Maximal biclique enumeration The maximal biclique enumeration problem is widely studied. A biclique is said to be maximal if it is not contained in any larger bicliques. Reference [3] proposes a consensus approach, which starts with a collection of simple bicliques, and then expands the bicliques as a sequence of transformations on the biclique collections. References [36, 41] find maximal bicliques \(C=(U,V,U\times V)\) by exhaustively enumerating U as subsets of one vertex partition, obtaining V as their common neighbors in the other vertex partition, and then checking the maximality of C. In [59], the authors propose algorithm \(\mathsf {iMBEA}\), which combines backtracking with branch-and-bound framework to filter out the branches that cannot lead to maximal bicliques. Reference [15, 29] reduce the problem to the maximal clique enumeration problem by transferring the bipartite graph into a general graph. Reference [21] proves that maximal biclique is in correspondence with frequent closed itemset. The maximal biclique enumeration can be reduced then to the well-studied frequent closed itemsets mining problem [13, 27, 50, 52]. References [35, 37] propose parallel methods to enumerate maximal bicliques in large graphs.
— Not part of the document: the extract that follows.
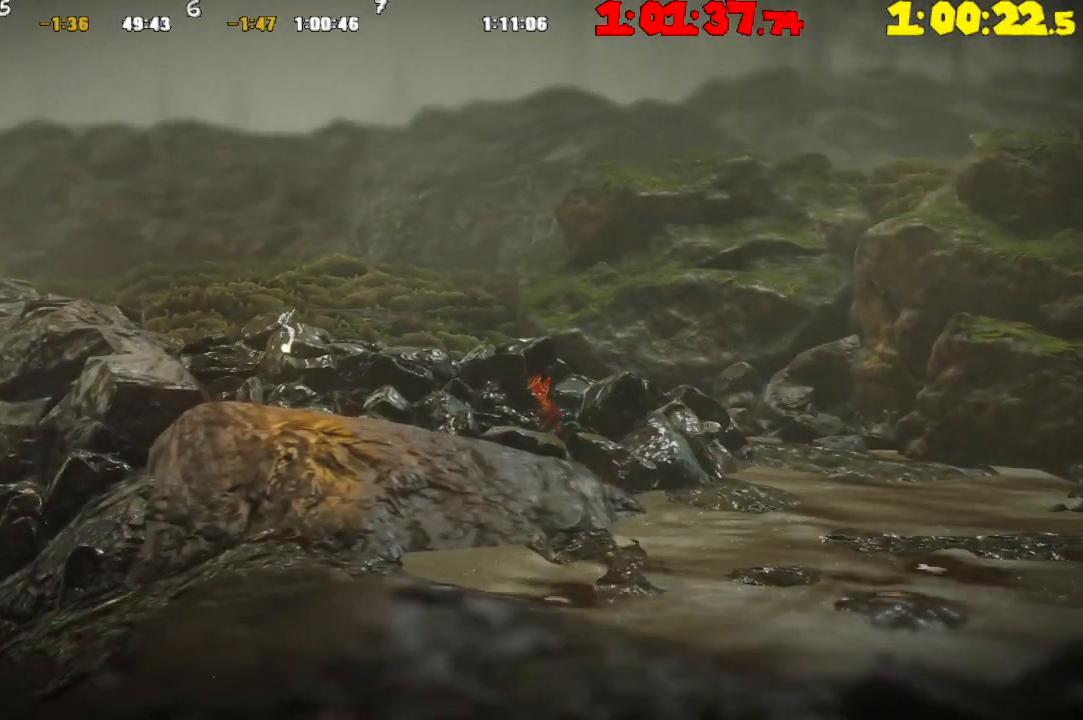
{"buttons": [], "left_stick": "left", "right_stick": "center", "events": [[233, "CROSS", "down"], [350, "CROSS", "up"]]}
Diversified top-k search The diversified top-k search problem has been extensively studied, which aims to find top-k results that are not only most relevant to a query but also diversified. In the literature, most existing solutions focus on finding diversified top-k results for a specific query. For example, Lin et al. study the k most representative skyline problem [22]. References [1, 6] focus on the diversified top-k document retrieval. Reference [62] studies the diversified keyword query recommendation. Reference [12] focuses on the diversified top-k graph pattern matching. Reference [24] studies the problem of top-k shortest paths with diversity. Zhang et al. study the diversified top-l (kr)-core [58]. Yuan et al. and Wu et al. study the diversified top-k clique search problem [54, 57]. Nevertheless, the techniques developed for diversified top-k clique search are not suitable for our diversified top-k biclique search problem. Some other works study the general framework for diversified top-k search. For example, [10, 39, 40, 51] study the general diversified top-k results problem. References [8, 34] study top-k result diversification on a dynamic environment. The complexity of query result diversification is analyzed in [9]. Nevertheless, the diversity in the above frameworks is considered based on the pair-wise dissimilarity of the query results, which cannot be applied directly on the diversified top-k biclique search problem studied in this paper.

9 Conclusion

Maximum biclique search in a bipartite graph is a fundamental problem with a wide spectrum of applications. Existing solutions are not scalable for handling large bipartite graphs because the search has to consider the size of both sides of the biclique. In this paper, instead of solving the problem directly on the original bipartite graph, we propose a progressive bounding framework which aims to solve the problem on several much smaller bipartite graphs. We prove that only logarithmic rounds are needed to guarantee the algorithm correctness, and in each round, we show how to significantly reduce the bipartite graph size by considering the properties of the one-hop and two-hop neighbors for each vertex. Based on the maximum biclique search method, we further propose an efficient algorithm to find the diversified top-k bicliques, which is also desirable in many applications. By taking advantage of the progressive bounding framework, we consider to derive the same subspaces for different results by slightly relaxing the constraints in each subspace, so as to share the computation cost among these results. We further propose two optimizations to accelerate the computation by pruning search space and lazy refining candidates. We conducted experiments on real datasets from different application domains, and two of the datasets contain billions of edges. The experimental results demonstrate that our approach is efficient and scalable to handle large bipartite graphs. It is reported that 50% improvement on recall can be achieved after applying our method in Alibaba Group to identify the fraudulent transactions.